L’un des traits qui continue à les singulariser aujourd’hui tient notamment aux relations entretenues aux viandes de lait. Alors que les cabris sont principalement valorisés à la ferme à destination d’une clientèle de particuliers, les agneaux sont expédiés en vif en grande partie vers la Sardaigne. Par ailleurs, si les cabris restent largement encastrés socialement vers le marché des périodes de fêtes de Noël, l’agneau s’en est en grande partie détaché. Ils se différencient également par les pratiques : La gestion des naissances ; l’abattage, pratiqué à la ferme pour les cabris, alors que l’agneau transite essentiellement par les structures sanitaires agréées. Par la nature des carcasses traitées puisque les premiers sont principalement vendus entiers alors que les seconds le sont sous forme de découpe.
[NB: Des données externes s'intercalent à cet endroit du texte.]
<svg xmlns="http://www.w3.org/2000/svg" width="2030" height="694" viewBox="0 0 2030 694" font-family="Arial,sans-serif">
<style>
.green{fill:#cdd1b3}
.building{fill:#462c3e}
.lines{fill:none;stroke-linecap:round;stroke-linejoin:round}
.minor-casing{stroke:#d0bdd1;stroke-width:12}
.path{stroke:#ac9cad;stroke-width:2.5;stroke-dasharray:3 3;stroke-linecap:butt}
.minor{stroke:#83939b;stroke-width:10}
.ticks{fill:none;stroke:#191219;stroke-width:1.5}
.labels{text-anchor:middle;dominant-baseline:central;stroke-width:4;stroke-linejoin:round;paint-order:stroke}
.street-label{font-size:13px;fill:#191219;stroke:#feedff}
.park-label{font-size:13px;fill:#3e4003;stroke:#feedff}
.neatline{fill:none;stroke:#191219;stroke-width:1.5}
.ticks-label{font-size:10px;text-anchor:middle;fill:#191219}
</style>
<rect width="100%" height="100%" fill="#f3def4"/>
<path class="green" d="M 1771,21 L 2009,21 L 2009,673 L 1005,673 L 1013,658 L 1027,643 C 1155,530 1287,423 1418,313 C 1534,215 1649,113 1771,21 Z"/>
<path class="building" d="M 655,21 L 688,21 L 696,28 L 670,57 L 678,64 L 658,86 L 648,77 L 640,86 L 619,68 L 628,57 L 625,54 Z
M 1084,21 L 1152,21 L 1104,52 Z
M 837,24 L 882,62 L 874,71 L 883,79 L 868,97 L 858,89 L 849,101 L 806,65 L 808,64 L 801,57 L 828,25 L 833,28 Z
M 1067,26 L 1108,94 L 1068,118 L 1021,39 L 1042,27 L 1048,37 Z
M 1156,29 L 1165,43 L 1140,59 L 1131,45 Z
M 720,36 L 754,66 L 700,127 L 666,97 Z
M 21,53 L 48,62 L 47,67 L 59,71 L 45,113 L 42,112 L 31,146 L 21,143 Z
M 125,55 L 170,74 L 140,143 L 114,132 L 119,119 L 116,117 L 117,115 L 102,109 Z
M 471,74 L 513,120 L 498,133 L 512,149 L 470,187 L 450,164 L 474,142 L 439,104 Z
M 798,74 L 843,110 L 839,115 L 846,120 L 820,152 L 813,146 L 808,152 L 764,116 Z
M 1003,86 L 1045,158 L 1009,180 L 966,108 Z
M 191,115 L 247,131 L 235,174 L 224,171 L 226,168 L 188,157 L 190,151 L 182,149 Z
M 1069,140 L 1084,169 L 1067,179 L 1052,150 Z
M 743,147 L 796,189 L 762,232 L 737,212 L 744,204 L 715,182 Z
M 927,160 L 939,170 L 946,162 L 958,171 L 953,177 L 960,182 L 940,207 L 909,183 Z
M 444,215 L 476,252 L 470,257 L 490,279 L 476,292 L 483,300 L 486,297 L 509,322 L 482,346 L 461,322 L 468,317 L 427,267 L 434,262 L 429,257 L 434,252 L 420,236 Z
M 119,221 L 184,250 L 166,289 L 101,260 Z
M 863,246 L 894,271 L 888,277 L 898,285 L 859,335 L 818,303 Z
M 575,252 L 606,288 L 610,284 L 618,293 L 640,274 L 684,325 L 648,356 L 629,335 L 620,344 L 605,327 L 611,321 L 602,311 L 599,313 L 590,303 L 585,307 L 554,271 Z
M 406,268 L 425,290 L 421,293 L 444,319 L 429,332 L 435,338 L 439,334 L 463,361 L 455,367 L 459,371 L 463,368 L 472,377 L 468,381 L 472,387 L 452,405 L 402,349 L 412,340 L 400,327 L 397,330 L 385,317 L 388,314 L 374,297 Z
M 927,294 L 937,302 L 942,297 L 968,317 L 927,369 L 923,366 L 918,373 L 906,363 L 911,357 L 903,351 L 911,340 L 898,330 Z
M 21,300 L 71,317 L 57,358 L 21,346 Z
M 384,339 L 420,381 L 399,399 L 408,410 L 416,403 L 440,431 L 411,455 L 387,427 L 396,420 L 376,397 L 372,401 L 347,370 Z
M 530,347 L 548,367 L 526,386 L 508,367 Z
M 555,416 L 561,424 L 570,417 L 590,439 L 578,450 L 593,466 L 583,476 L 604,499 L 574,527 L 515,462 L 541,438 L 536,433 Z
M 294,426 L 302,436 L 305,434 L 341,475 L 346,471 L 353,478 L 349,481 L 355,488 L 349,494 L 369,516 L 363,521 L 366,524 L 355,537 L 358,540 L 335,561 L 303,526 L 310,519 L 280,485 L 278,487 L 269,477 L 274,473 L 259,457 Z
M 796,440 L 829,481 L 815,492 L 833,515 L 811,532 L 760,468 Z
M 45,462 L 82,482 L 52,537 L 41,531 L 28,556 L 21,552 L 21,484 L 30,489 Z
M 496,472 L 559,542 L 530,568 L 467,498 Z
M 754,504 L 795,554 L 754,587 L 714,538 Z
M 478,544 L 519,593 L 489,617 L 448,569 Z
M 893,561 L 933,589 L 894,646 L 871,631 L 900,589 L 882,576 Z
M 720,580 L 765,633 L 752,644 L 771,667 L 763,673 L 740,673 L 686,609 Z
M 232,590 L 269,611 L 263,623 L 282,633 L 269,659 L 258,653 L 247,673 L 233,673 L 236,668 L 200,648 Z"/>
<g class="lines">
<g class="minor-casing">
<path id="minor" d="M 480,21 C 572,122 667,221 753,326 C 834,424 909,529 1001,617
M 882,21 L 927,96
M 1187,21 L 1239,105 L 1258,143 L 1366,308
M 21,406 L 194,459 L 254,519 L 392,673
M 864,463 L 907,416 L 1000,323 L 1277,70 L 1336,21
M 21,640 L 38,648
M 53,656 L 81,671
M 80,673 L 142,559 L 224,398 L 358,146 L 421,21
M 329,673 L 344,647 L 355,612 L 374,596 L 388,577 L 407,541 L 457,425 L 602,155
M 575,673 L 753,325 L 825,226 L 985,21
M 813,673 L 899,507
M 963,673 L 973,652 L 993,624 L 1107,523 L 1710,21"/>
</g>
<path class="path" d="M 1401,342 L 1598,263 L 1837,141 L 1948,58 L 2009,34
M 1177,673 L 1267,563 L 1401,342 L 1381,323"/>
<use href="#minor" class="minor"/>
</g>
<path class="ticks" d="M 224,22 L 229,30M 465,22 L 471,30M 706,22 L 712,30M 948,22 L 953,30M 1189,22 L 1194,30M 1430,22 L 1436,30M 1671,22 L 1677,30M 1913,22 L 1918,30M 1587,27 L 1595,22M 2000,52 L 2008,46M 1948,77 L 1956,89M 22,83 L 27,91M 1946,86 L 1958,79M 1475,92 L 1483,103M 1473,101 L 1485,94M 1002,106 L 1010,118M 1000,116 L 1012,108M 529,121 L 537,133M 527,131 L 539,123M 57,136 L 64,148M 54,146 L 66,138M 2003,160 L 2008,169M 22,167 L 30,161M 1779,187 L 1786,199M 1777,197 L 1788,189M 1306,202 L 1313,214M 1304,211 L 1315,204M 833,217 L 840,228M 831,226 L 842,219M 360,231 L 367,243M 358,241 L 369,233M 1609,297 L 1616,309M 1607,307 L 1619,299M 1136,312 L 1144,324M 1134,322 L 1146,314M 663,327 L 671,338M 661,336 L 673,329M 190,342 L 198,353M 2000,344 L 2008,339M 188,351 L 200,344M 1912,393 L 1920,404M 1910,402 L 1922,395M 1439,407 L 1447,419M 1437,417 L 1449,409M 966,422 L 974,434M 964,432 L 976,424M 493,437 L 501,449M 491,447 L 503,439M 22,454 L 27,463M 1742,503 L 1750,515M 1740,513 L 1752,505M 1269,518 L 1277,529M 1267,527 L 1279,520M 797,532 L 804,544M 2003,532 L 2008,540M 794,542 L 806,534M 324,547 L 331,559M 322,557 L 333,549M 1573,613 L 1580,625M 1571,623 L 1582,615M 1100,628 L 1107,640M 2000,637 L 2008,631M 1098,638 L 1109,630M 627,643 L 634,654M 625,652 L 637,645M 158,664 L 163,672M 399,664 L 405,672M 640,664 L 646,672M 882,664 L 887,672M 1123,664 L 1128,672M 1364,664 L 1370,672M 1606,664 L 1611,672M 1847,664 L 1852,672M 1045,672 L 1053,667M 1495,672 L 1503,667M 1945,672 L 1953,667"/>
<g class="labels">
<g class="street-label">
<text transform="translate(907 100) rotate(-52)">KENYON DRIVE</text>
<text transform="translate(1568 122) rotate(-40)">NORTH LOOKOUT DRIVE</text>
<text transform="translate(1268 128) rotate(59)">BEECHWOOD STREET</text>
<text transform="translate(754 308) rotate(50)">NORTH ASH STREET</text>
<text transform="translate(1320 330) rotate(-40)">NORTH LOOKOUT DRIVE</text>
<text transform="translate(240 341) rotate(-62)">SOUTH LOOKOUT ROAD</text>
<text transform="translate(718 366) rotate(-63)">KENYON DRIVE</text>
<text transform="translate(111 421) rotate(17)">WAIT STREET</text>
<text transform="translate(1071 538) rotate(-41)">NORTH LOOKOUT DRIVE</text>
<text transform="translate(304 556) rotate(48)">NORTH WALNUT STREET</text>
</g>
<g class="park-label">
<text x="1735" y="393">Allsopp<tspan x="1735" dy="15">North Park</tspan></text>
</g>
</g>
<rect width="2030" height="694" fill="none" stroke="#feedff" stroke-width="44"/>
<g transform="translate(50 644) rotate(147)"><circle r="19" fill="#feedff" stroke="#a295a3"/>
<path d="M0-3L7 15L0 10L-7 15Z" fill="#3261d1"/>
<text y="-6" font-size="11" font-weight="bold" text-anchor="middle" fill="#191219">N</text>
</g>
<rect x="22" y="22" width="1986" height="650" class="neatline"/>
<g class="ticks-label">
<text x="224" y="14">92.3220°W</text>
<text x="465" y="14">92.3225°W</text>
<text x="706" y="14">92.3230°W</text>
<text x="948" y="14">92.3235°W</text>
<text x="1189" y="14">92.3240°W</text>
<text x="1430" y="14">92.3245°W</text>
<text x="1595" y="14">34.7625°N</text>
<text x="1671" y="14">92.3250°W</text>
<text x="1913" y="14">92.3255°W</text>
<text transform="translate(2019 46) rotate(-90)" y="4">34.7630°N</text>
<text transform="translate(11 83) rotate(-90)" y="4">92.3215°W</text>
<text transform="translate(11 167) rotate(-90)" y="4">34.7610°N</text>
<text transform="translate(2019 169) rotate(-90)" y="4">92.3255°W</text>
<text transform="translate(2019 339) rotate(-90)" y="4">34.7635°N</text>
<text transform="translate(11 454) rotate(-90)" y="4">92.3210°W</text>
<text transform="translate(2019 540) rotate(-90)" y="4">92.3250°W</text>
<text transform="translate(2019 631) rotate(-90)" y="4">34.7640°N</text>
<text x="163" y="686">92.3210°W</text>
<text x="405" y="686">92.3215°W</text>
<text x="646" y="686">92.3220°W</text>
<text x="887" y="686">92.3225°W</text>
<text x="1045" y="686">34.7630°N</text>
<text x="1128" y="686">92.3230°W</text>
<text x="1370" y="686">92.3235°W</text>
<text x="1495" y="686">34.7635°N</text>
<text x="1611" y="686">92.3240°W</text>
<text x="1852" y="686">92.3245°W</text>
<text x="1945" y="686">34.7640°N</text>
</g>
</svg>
Par le prix aussi: le cabri est souvent qualifié de produit de rente, alors que les agneaux sont souvent envisagés comme un sous-produit de l’élevage laitier. Enfin, dans leur rapport au projet de certification, concernant l'agneau, ce choix se conforte et se matérialise dans l'espace professionnel, alors que pour le cabri, le projet est peu socialisé et fait l'objet de résistances.